*** Begin section ***

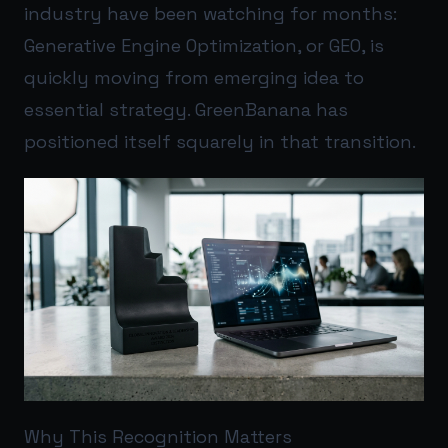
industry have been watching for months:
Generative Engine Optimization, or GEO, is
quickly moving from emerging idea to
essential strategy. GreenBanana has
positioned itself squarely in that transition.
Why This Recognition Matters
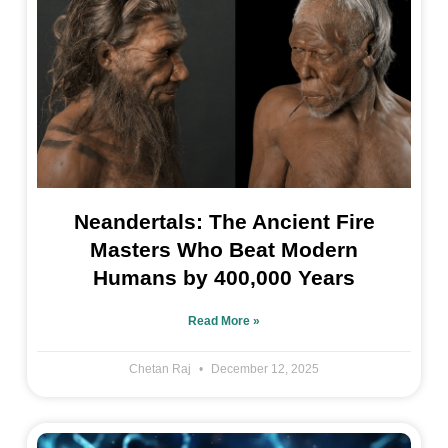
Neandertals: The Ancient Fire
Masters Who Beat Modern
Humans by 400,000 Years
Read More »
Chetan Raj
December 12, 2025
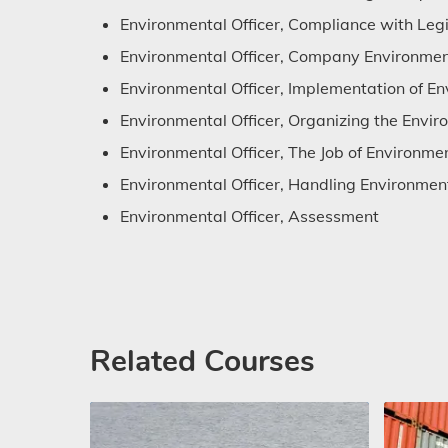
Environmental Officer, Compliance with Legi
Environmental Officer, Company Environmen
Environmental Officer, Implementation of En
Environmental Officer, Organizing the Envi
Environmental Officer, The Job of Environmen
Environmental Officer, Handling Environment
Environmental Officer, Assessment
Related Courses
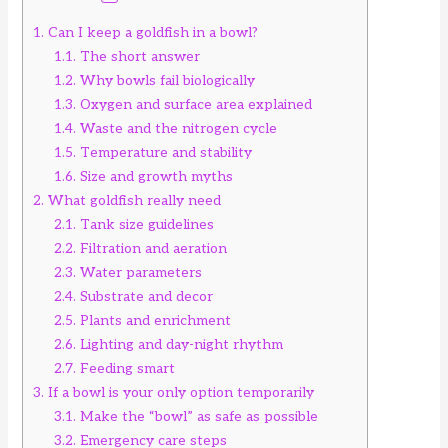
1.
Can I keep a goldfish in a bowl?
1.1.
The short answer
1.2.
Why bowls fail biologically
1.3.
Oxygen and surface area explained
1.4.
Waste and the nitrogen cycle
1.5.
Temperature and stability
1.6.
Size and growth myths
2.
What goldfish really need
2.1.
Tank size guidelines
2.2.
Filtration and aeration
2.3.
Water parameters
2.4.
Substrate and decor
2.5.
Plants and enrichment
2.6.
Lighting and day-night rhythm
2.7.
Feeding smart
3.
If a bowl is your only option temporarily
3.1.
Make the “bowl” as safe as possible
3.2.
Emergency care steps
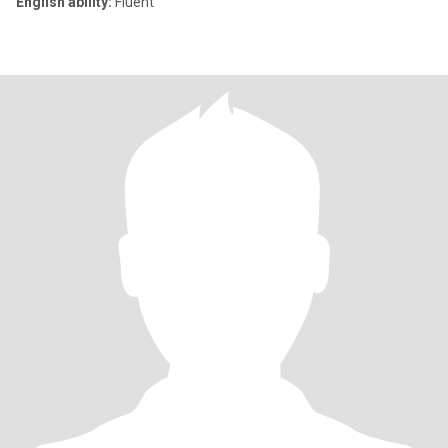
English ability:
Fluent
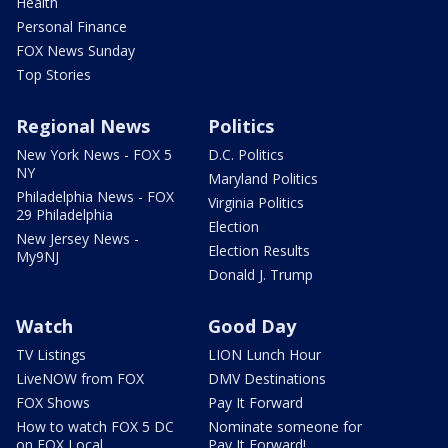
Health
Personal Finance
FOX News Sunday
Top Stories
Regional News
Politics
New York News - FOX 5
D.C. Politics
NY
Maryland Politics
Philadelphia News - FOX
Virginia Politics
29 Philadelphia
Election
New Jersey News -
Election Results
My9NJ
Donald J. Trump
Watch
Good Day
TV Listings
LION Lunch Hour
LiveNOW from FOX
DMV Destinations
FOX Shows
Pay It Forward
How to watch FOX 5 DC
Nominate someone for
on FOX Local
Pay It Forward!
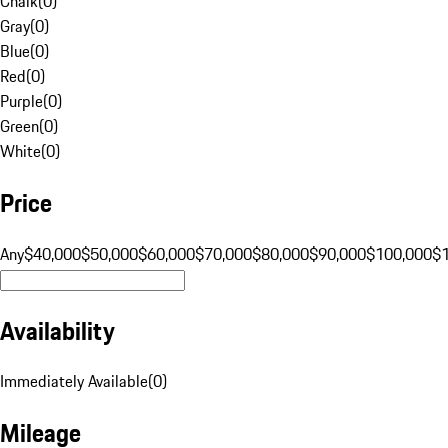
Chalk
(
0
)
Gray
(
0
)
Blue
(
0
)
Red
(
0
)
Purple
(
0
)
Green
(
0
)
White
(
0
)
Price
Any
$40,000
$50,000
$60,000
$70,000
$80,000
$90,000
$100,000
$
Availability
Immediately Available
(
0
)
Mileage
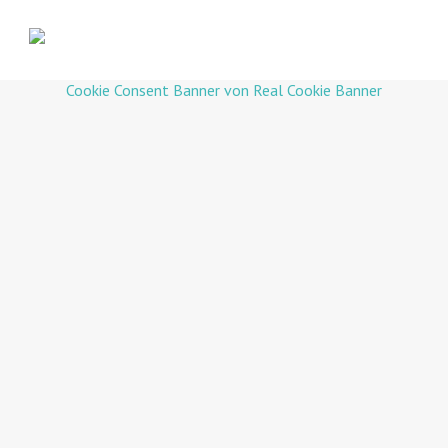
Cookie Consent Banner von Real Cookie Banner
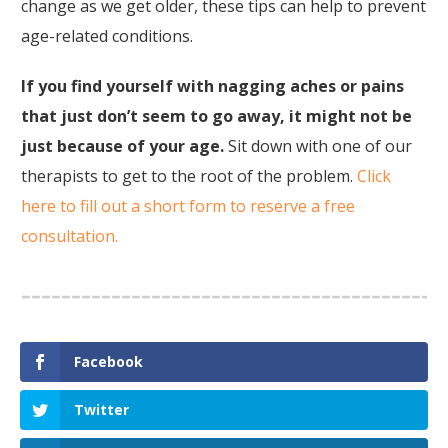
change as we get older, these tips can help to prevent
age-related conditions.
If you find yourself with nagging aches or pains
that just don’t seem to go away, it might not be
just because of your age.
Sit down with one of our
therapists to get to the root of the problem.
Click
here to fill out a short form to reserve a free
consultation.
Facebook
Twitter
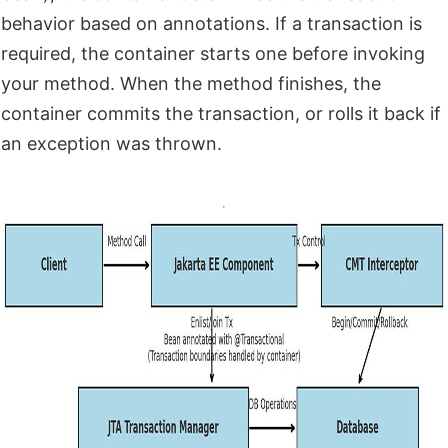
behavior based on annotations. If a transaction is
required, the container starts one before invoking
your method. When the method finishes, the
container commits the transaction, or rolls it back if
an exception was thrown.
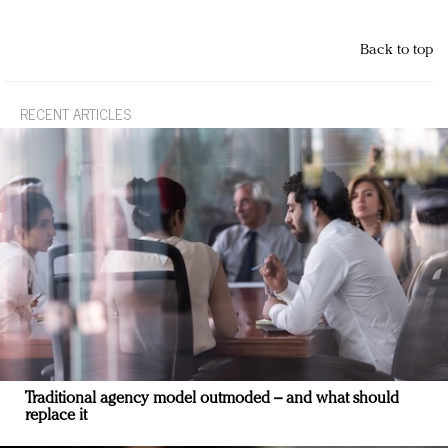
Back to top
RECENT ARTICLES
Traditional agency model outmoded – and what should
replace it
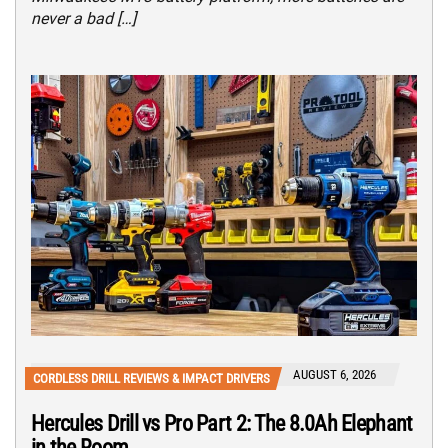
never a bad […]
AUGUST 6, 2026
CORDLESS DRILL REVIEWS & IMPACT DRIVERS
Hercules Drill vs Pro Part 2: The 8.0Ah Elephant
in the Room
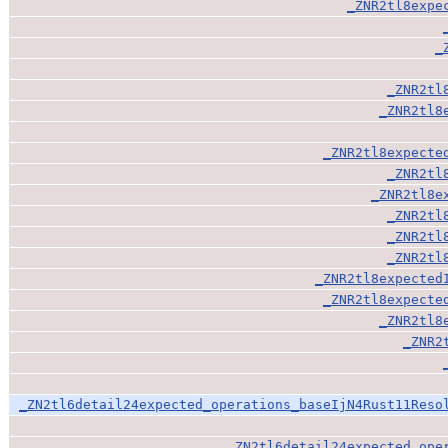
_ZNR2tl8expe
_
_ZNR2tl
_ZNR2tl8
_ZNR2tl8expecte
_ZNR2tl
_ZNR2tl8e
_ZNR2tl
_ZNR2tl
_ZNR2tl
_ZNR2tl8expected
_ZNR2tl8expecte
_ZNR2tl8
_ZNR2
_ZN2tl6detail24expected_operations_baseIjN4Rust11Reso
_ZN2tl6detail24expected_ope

*** End section ***

■ WHAT YOU NEED TO DO ■
Pull out every line in the records that contains the word "News". Only count matches with the same capitalization.

■ OUTPUT BELOW ■
FOX News Sunday
Regional News
New York News - FOX 5
Philadelphia News - FOX
New Jersey News -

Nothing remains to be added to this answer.